> [Work task] Echo back the text about films that improve with repeated viewings, word for word.

> [Excerpted text]
Start of Block

Today I'll be talking about films that, at least for me, have required numerous viewings to fully appreciate and enjoy; films that, like the best music, become better with familiarity. Sometimes a single watch doesn't allow you to process every nuance of the script or performances, or fully take in the visual composition at work, or nail down the subtext of what the director was trying to say. And sometimes appreciation of a film just comes to you with age. Something I wasn't interested in or couldn't relate to in my teens or 20s might be fascinating to me in my 30s or 40s.
I'm reminded of a Stanley Kubrick quote: The idea that a movie should be seen only once is an extension of our traditional conception of film as an ephemeral entertainment rather than as a visual work of art.
You said it Stanley. Here are ten such films.....
1. Bride of Frankenstein (1935)

End of Block

> [Data listing]

Start of Block

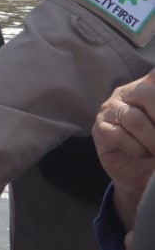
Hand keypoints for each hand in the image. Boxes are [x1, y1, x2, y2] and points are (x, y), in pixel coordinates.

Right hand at [93, 69, 154, 227]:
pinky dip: (136, 148)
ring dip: (152, 140)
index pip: (153, 74)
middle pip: (146, 93)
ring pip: (134, 118)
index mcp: (147, 87)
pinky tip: (142, 153)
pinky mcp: (99, 129)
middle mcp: (127, 94)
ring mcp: (110, 110)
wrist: (142, 175)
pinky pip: (118, 135)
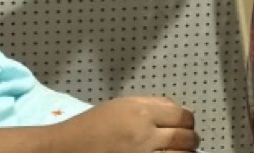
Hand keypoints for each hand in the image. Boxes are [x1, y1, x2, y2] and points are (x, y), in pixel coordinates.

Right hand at [58, 96, 198, 152]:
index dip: (188, 121)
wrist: (63, 149)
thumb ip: (149, 105)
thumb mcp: (119, 107)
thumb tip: (177, 110)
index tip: (187, 125)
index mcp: (140, 112)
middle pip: (186, 137)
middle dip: (191, 140)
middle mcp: (144, 134)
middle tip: (188, 142)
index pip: (183, 116)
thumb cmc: (87, 128)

End of Block

> [Answer box]
Today I'll be talking about films that, at least for me, have required numerous viewings to fully appreciate and enjoy; films that, like the best music, become better with familiarity. Sometimes a single watch doesn't allow you to process every nuance of the script or performances, or fully take in the visual composition at work, or nail down the subtext of what the director was trying to say. And sometimes appreciation of a film just comes to you with age. Something I wasn't interested in or couldn't relate to in my teens or 20s might be fascinating to me in my 30s or 40s.
I'm reminded of a Stanley Kubrick quote: The idea that a movie should be seen only once is an extension of our traditional conception of film as an ephemeral entertainment rather than as a visual work of art.
You said it Stanley. Here are ten such films.....
1. Bride of Frankenstein (1935)